L’explication de Charles Leclerc sur son crash au Grand Prix de Monaco de F1 contestée en interne chez Ferrari après l’analyse des données.

L’explication donnée à chaud par Charles Leclerc après son crash à Monaco n’est pas vraiment celle retenue en interne chez Ferrari. Le pilote monégasque avait immédiatement évoqué un problème de freins pour justifier sa sortie de piste dans le dernier virage. Mais l’analyse de la Scuderia ne va pas dans ce sens.
Au moment de la neutralisation provoquée par la sortie de Lance Stroll, Leclerc a perdu le contrôle dans le dernier virage alors que la voiture de sécurité s’apprêtait à rentrer. Sur la radio, puis devant les médias, il explique une absence de feeling, une température insuffisante et un freinage impossible à anticiper.
Depuis, Ferrari a passé la voiture au crible et le premier retour est loin de valider cette lecture. Selon les premières analyses internes relayées par The Race, aucune défaillance technique n’a été mise en évidence sur la monoplace du pilote Ferrari. Les freins, comme l’ensemble des composants vérifiés à ce stade, ne présenteraient pas d’anomalie.
Une donnée importante, car elle contredit directement l’hypothèse formulée par Leclerc dans la foulée de son abandon. Le contexte du dernier virage reste toutefois particulier. Le revêtement s’est fortement dégradé en fin de course, piégeant plusieurs pilotes, dont Sergio Perez, qui avait signalé à plusieurs reprises l’état de la piste à la direction de course.
Un problème de température plus que de matériel
Leclerc avait évoqué un freinage compliqué et des pneus arrière trop froids lors du restart. Un phénomène connu sur les monoplaces actuelles, où la gestion de l’énergie au freinage modifie profondément le comportement des systèmes. Avec la réglementation récente, les freins arrière sont moins sollicités qu’auparavant en phase de régénération. Résultat : la montée en température est plus lente et la fenêtre de performance plus étroite, surtout derrière la voiture de sécurité.
Ce n’est pas la première fois que Leclerc pointe du doigt le freinage cette saison. Le pilote monégasque a déjà évoqué un manque de constance dans ses sensations, notamment sur des circuits à faible adhérence comme Montréal.
Chez Ferrari, Lewis Hamilton semble de son côté s’être adapté différemment au comportement des freins. Son approche du freinage initial et de la mise en pression diffère légèrement, ce qui lui permettrait d’exploiter autrement la fenêtre de fonctionnement. Une divergence qui reste technique, mais qui se traduit directement en piste.

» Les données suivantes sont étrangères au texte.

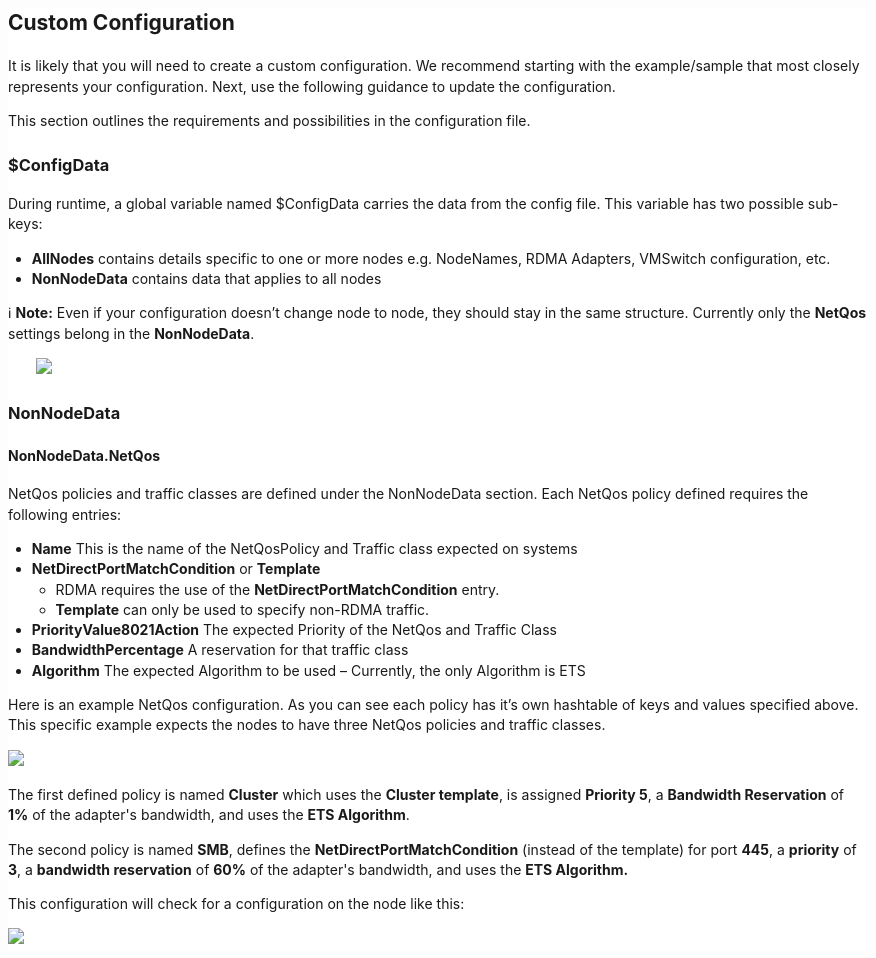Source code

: ## Custom Configuration

It is likely that you will need to create a custom configuration.  We recommend starting with the example/sample that most closely represents your configuration.  Next, use the following guidance to update the configuration.

This section outlines the requirements and possibilities in the configuration file.

### $ConfigData

During runtime, a global variable named $ConfigData carries the data from the config file.  This variable has two possible sub-keys:

- ****AllNodes**** contains details specific to one or more nodes e.g. NodeNames, RDMA Adapters, VMSwitch configuration, etc.
- ****NonNodeData**** contains data that applies to all nodes

:information_source: ****Note:**** Even if your configuration doesn’t change node to node, they should stay in the same structure.  Currently only the ****NetQos**** settings belong in the ****NonNodeData****.

&emsp;&emsp;<img src="..\helpers\pics\ConfigDataConfigFile.png" width="300">

### NonNodeData

#### NonNodeData.NetQos

NetQos policies and traffic classes are defined under the NonNodeData section.  Each NetQos policy defined requires the following entries:

- ****Name**** This is the name of the NetQosPolicy and Traffic class expected on systems
- ****NetDirectPortMatchCondition**** or ****Template****
    - RDMA requires the use of the ****NetDirectPortMatchCondition**** entry.
    - ****Template**** can only be used to specify non-RDMA traffic.
- ****PriorityValue8021Action**** The expected Priority of the NetQos and Traffic Class
- ****BandwidthPercentage**** A reservation for that traffic class
- ****Algorithm**** The expected Algorithm to be used – Currently, the only Algorithm is ETS

Here is an example NetQos configuration.  As you can see each policy has it’s own hashtable of keys and values specified above.  This specific example expects the nodes to have three NetQos policies and traffic classes.

<img src="..\helpers\pics\NonNodeData.png">

The first defined policy is named ****Cluster**** which uses the ****Cluster template****, is assigned ****Priority 5****, a ****Bandwidth Reservation**** of ****1%**** of the adapter's bandwidth, and uses the ****ETS Algorithm****.

The second policy is named ****SMB****, defines the ****NetDirectPortMatchCondition**** (instead of the template) for port ****445****, a ****priority**** of ****3****, a ****bandwidth reservation**** of ****60%**** of the adapter's bandwidth, and uses the ****ETS Algorithm.****

This configuration will check for a configuration on the node like this:

<img src="..\helpers\pics\Get-NetQosPolicy.png" >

Selon des informations évoquées dans le paddock depuis plusieurs semaines, le Britannique aurait également exploré une direction différente sur le plan matériel, en travaillant sur des éléments proches de ceux qu’il utilisait chez Mercedes, notamment des solutions issues de Carbon Industrie. Une piste qui n’a jamais été confirmée officiellement par Ferrari, mais qui circule avec insistance dans le milieu.